New this week: David Byrne, 'The Amazing Race' & Tommy Lee

Here's a collection curated by the entertainment journalists at The Associated Press of what's arriving on TV, streaming services, and music platforms this week.
- Broadway is dark and most concert tours have been canceled, but you can still feel the thrill of being in a crowded house in David Byrne's American Utopia. Spike Lee's concert film of Byrne's acclaimed stage show debuts on Saturday at 8 p.m. on HBO and HBO Max, and it can be one of the best movies of the year. Lee's energetic direction combined with Byrne's exuberant staging of Talking Heads classics and other songs results in a concert film on par with Jonathan Demme's Talking Heads classic “Stop Making Sense”.
- The timing of Aaron Sorkin's "The Trial of the Chicago 7" is remarkably good for a 1969-1970 film. Sorkin's drama, which debuted on Netflix on Friday after a brief theatrical release, is primarily a portrait of protest in all of its clutter, idealism, and potential. The film was shot and dramatized with a starry cast of Mark Rylance, Sacha Baron Cohen, Eddie Redmayne and Michael Keaton - with Sorkin's characteristic snappy dialogue and extensive theatricality - the events surrounding the trial of antiwar activists charged with conspiracy, a Riots during the 1968 Democratic National Convention in Chicago. In the groundbreaking dispute between counterculture and government, Sorkin (who wrote and directed) timely praise contradiction.
- Gretchen Sorin and Ric Burns' "Driving While Black: Race, Space and Mobility in America" ​​were unfortunately always up to date. The documentary, which airs at 9 pm. Tuesday on PBS and streaming on PBS platforms document the experiences of African Americans on the street, starting with the advent of the automobile. But it also goes back and forward to account for all forms of racial restrictions on movement for Black Americans, from Jim Crow-era laws to 1960s bus boycotts to contemporary policing. Historian Christopher West says in the film, "I think it's really, really difficult for the majority of Americans to even understand the horrific horror that reigns in a racist society."
- AP film writer Jake Coyle
- Kelly Clarkson returns to host this year's Billboard Music Awards, which will air live on NBC Wednesday night at 8 p.m. ET. Some of the performances are performed live at the Dolby Theater in Los Angeles, while others were pre-recorded. BTS, Post Malone, Bad Bunny, Sia, Alicia Keys, Luke Combs, Doja Cat, Kane Brown and Demi Lovato will take the stage where country music icon Garth Brooks and rapper activist Killer Mike will receive special awards.
- Rocker Tommy Lee is in a collaborative mood on his new album "Andro" on Friday. The 14-track album, his first solo release in 15 years, features guest appearances by multi-platinum hitmaker Post Malone, Buckcherry's Josh Todd, South African rapper Push Push, Canadian rocker Lukas Rossi and West Coast rapper Brooke Candy, singer-songwriter including König Elle Noir and rapper Killvein. The album also finds the Mötley Crüe veteran reporting on Prince's "When You Were Mine".
- AP Music Editor Mesfin Fekadu
- CBS '"The Amazing Race," with its particularly welcome promise of an armchair adventure, returns at 9pm. EDT Wednesday. Eleven teams, including former NFL players DeAngelo Williams and Gary Barnidge, and two Olympians Kellie Wells-Brinkley and LaVonne Idlette, descend from locations in France, Germany, Kazakhstan, Brazil and other countries in search of boastful rights and prize money of $ 1 million. The 32nd edition of the competition, recorded before the coronavirus outbreak, brought the series to the milestone of 1 million miles of worldwide travel.

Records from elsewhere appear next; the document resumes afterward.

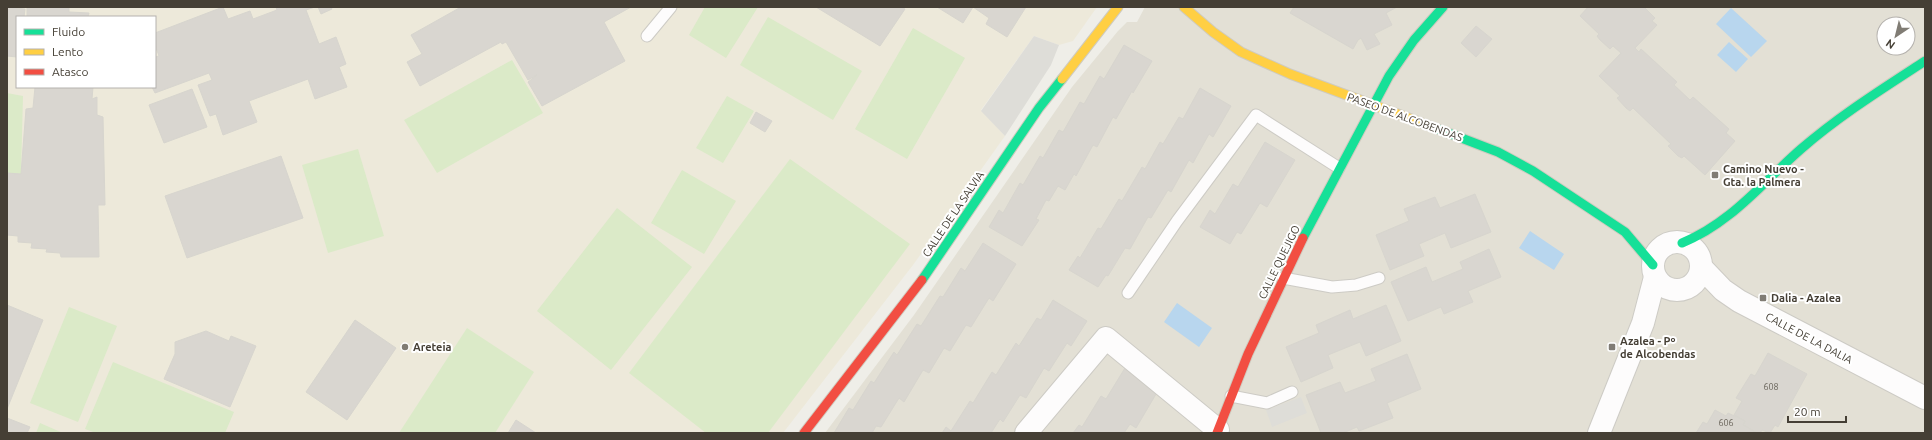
<svg xmlns="http://www.w3.org/2000/svg" width="1932" height="440" viewBox="0 0 1932 440" font-family="Ubuntu,sans-serif">
<rect width="100%" height="100%" fill="#efeee8"/>
<path fill="#e3e0d5" fill-rule="evenodd" d="M1145,7H1925V433H825L914,315L1072,87L1118,31L1127,22H1137ZM1884,24H1908V48H1884Z"/>
<path fill="#ede9da" fill-rule="evenodd" d="M7,7H1097L1073,41L1059,45L1034,36L981,110L1005,136L913,265L783,433H7ZM17,17H155V87H17Z"/>
<g fill="#dbeac8">
<path d="M705,7H758L726,58L689,35Z"/>
<path d="M768,17L862,71L833,120L740,65Z"/>
<path d="M913,28L965,58L907,159L855,129Z"/>
<path d="M512,60L543,113L437,173L404,120Z"/>
<path d="M7,93L23,96L21,174L7,173Z"/>
<path d="M727,96L754,111L723,163L696,148Z"/>
<path d="M358,149L384,236L328,253L302,165Z"/>
<path d="M790,159L910,244L768,433H706L629,373Z"/>
<path d="M682,170L736,201L704,254L651,223Z"/>
<path d="M617,208L692,267L611,370L537,311Z"/>
<path d="M69,307L117,326L78,422L30,403Z"/>
<path d="M467,328L534,372L495,433H399Z"/>
<path d="M113,362L234,412L225,433H96L85,429Z"/>
<path d="M40,423L63,433H36Z"/>
</g>
<g fill="#deddd8">
<path d="M1034,36L1059,45L1051,65L1005,136L981,111Z"/>
<path d="M1301,397L1307,413L1272,427L1266,410Z"/>
</g>
<g fill="#b8d6ee">
<path d="M1731,8L1767,41L1751,57L1716,24Z"/>
<path d="M1729,42L1748,59L1736,72L1717,55Z"/>
<path d="M1530,231L1564,254L1554,270L1519,248Z"/>
<path d="M1177,303L1212,328L1199,347L1164,322Z"/>
</g>
<g fill="#d9d6d0" stroke="#d7d5ce">
<path d="M7,7L25,9L24,17H17V57L7,56Z"/>
<path d="M27,7H69V12L89,13L88,17H27Z"/>
<path d="M223,7L228,19L250,11L253,19L277,10L276,7H315L306,10L319,44L336,37L346,64L339,67L347,87L315,99L308,79L249,101L257,122L223,135L216,114L210,116L198,85L212,80L209,73L155,93L152,87H155V57L159,56L155,45V33Z"/>
<path d="M318,7H331L332,9L321,14Z"/>
<path d="M461,7H631L604,22L625,61L542,106L528,82L537,75L528,80L506,42L502,44L501,42L420,86L407,62L422,54L411,35Z"/>
<path d="M816,7H901L905,9L880,46Z"/>
<path d="M937,7H1026L1007,37L986,24L989,18L973,7L963,23Z"/>
<path d="M1294,7H1397L1386,13L1392,25L1374,34L1380,44L1367,50L1361,38L1358,40L1353,49L1290,13Z"/>
<path d="M1588,7H1644L1655,18L1652,21L1657,25L1635,48L1639,52L1641,49L1677,82L1674,85L1690,100L1693,97L1729,129L1726,133L1735,141L1705,175L1684,156L1682,158L1678,156L1668,146L1671,144L1633,108L1630,111L1626,108L1617,98L1620,96L1599,76L1621,53L1613,46L1610,49L1600,40L1597,36L1599,34L1580,16Z"/>
<path d="M1476,26L1492,39L1476,57L1461,43Z"/>
<path d="M1124,45L1152,61L1133,93L1132,91L1116,119L1113,117L1097,147L1093,145L1076,176L1074,174L1065,190L1058,186L1049,201L1046,200L1036,219L1039,220L1022,246L989,227L999,210L1003,213L1020,183L1023,185L1040,156L1043,158L1059,130L1063,132L1080,102L1084,104L1100,76L1104,79Z"/>
<path d="M35,87H93L92,99L97,97V115L103,117L105,205H98L99,257H61L60,253L46,252L47,249L31,248L32,243L18,242V236L7,235V173L21,174L26,109L33,108Z"/>
<path d="M1200,88L1231,106L1213,137L1209,134L1193,163L1189,160L1171,192L1168,190L1151,218L1148,217L1130,249L1125,248L1108,276L1106,275L1098,287L1069,270L1078,256L1080,258L1098,228L1101,229L1119,199L1122,201L1142,167L1145,169L1160,142L1163,144L1179,117L1183,119Z"/>
<path d="M192,89L207,127L164,143L149,105Z"/>
<path d="M756,112L772,121L765,132L750,123Z"/>
<path d="M1265,142L1295,160L1267,207L1260,203L1241,234L1237,232L1230,244L1200,227L1210,210L1215,214L1233,184L1238,187Z"/>
<path d="M281,156L303,218L187,258L165,196Z"/>
<path d="M1475,194L1491,232L1451,248L1445,233L1419,244L1424,256L1390,270L1376,235L1409,221L1404,209L1435,197L1440,208Z"/>
<path d="M983,243L1016,264L993,301L989,298L971,327L966,325L950,351L944,348L929,373L923,370L904,402L899,398L881,427L876,426L872,433H834L849,408L853,410L871,381L874,383L894,352L897,355L917,324L921,326L940,296L943,297L961,268L965,271Z"/>
<path d="M1489,249L1501,277L1468,291L1473,302L1444,314L1441,307L1408,321L1391,282L1426,267L1432,282L1463,269L1460,262Z"/>
<path d="M1053,300L1087,321L1071,346L1067,343L1049,371L1044,368L1026,398L1020,395L1003,422L1000,419L991,433H942L946,427L951,431L970,401L973,403L992,372L996,375L1016,343L1019,346L1037,318L1041,320Z"/>
<path d="M7,305L43,320L7,409Z"/>
<path d="M1386,305L1401,341L1366,356L1360,342L1328,355L1333,368L1301,382L1286,347L1319,333L1316,325L1350,310L1353,319Z"/>
<path d="M355,320L396,348L347,420L306,392Z"/>
<path d="M206,331L229,341L231,336L256,346L230,407L164,379L175,354V342Z"/>
<path d="M1768,353L1807,374L1778,427L1775,425L1770,433L1762,430L1760,433H1757L1743,425L1745,421L1734,415L1742,401L1736,398L1751,374L1755,376Z"/>
<path d="M1407,354L1421,389L1387,403L1393,418L1359,431L1357,427L1343,433H1321L1306,395L1340,382L1345,393L1376,381L1371,369Z"/>
<path d="M1125,368L1159,389L1136,428L1130,424L1124,433H1073L1079,425L1082,427L1101,396L1106,399Z"/>
<path d="M1715,410L1726,416L1728,413L1745,421L1743,425L1754,431L1753,433H1696L1703,422L1707,424Z"/>
<path d="M7,418L30,427L27,433H7Z"/>
<path d="M516,420L536,433H508Z"/>
</g>
<g fill="none" stroke-linecap="round" stroke-linejoin="round">
<g stroke="#cdcbc5" stroke-width="13">
<g id="lane">
<path d="M647,36L671,7"/>
<path d="M1283,278L1332,287L1356,285L1379,278"/>
<path d="M1128,293L1177,221L1256,115L1339,168"/>
<path d="M1231,396L1267,403L1292,392"/>
</g>
</g>
<g stroke="#cdcbc5" stroke-width="24">
<g id="street">
<circle cx="1677" cy="266" r="24"/>
<path d="M1701,267L1723,290L1739,301L1925,398"/>
<path d="M1026,433L1106,338L1218,430"/>
<path d="M1599,433L1643,323L1655,277"/>
</g>
</g>
<g stroke="#cfcbbf" stroke-width="11">
<g id="fast">
<path d="M1430,126L1498,152L1533,171L1625,232L1653,265"/>
<path d="M1303,238L1389,76L1414,40L1443,7"/>
<path d="M1682,243C1731,223 1762,183 1801,149C1839,116 1882,89 1925,61"/>
<path d="M922,280L1039,108L1062,79"/>
</g>
</g>
<g stroke="#cfcbbf" stroke-width="11">
<g id="slow">
<path d="M1184,7L1213,32L1241,52L1290,74L1430,126"/>
<path d="M1062,79L1118,7"/>
</g>
</g>
<g stroke="#cfcbbf" stroke-width="11">
<g id="jam">
<path d="M804,433L922,280"/>
<path d="M1217,433L1248,354L1303,238"/>
</g>
</g>
<use href="#lane" stroke="#fdfcfc" stroke-width="11"/>
<use href="#street" stroke="#fdfcfc" stroke-width="22"/>
<use href="#fast" stroke="#16e098" stroke-width="9"/>
<use href="#slow" stroke="#ffcf43" stroke-width="9"/>
<use href="#jam" stroke="#f24e42" stroke-width="9"/>
</g>
<g fill="#807c74" stroke="#fff" stroke-width="1.5">
<rect x="1711" y="171" width="8" height="8" rx="2"/>
<rect x="1759" y="294" width="8" height="8" rx="2"/>
<circle cx="405" cy="347" r="4"/>
<rect x="1608" y="343" width="8" height="8" rx="2"/>
</g>
<g text-anchor="middle" stroke-width="4" stroke-linejoin="round" paint-order="stroke">
<g font-size="9" fill="#6b665c">
<text x="1771" y="390">608</text>
<text x="1726" y="426">606</text>
</g>
<g font-size="11" fill="#453f35" stroke="#fff">
<text transform="translate(1405 117) rotate(20)" y="4">PASEO DE ALCOBENDAS</text>
<text transform="translate(953 214) rotate(-56)" y="4">CALLE DE LA SALVIA</text>
<text transform="translate(1279 262) rotate(-64)" y="4">CALLE QUEJIGO</text>
<text transform="translate(1809 338) rotate(28)" y="4">CALLE DE LA DALIA</text>
</g>
<g font-size="11" font-weight="bold" fill="#453f35" stroke="#fff" text-anchor="start">
<text x="1723" y="173">Camino Nuevo -<tspan x="1723" dy="13">Gta. la Palmera</tspan></text>
<text x="1771" y="302">Dalia - Azalea</text>
<text x="1620" y="345">Azalea - Pº<tspan x="1620" dy="13">de Alcobendas</tspan></text>
<text x="413" y="351">Areteia</text>
</g>
</g>
<rect width="1932" height="440" fill="none" stroke="#453f35" stroke-width="16"/>
<rect x="16" y="16" width="140" height="72" fill="#ffffff" stroke="#b5b2ae"/>
<rect x="24" y="29" width="20" height="6" fill="#16e098" stroke="#b5b2ae"/>
<text x="52" y="36" font-size="12" fill="#453f35">Fluido</text>
<rect x="24" y="49" width="20" height="6" fill="#ffcf43" stroke="#b5b2ae"/>
<text x="52" y="56" font-size="12" fill="#453f35">Lento</text>
<rect x="24" y="69" width="20" height="6" fill="#f24e42" stroke="#b5b2ae"/>
<text x="52" y="76" font-size="12" fill="#453f35">Atasco</text>
<g transform="translate(1896 36) rotate(215)"><circle r="19" fill="#ffffff" stroke="#b5b2ae"/>
<path d="M0-3L7 15L0 10L-7 15Z" fill="#807c74"/>
<text y="-6" font-size="11" font-weight="bold" text-anchor="middle" fill="#453f35">N</text>
</g>
<path d="M1788 416v6h58v-6" fill="none" stroke="#453f35" stroke-width="2"/>
<text x="1794" y="416" font-size="12" fill="#453f35" stroke="#ffffff" stroke-width="3" paint-order="stroke">20 m</text>
</svg>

- While many of us made sourdough bread and, when we were feeling really creative, posted pet videos, Hilary Weisman Graham (“Orange is the New Black”) created “Social Distance” to shed light on our response to the isolation of the pandemic. The Netflix anthology series, made up of eight 20-minute episodes, dramatizes the beginnings of the coronavirus quarantine, including our reliance on technology to maintain some version of the emotional connection. Oscar Nunez ("The Office"), Asante Blackk ("That's Us") and Ali Ahn ("Orange is the New Black") are among the actors in the series on Thursday.
- Ready for a winter chill? Sundance Now's true crime drama "Des" plays David Tennant ("Doctor Who") as Dennis Nilsen, a serial killer who targeted young men, including the homeless. When he was arrested, Nilsen freely accepted responsibility for a shocking number of murders but was unable to name his victims. In the absence of forensic evidence, police made discouraging efforts to identify the victims of the harmless-looking British official (who died on a life sentence in 2018). The three-part "Des," which debuted on the streaming service Thursday, was a recent British TV hit and made a huge hit with Tennant.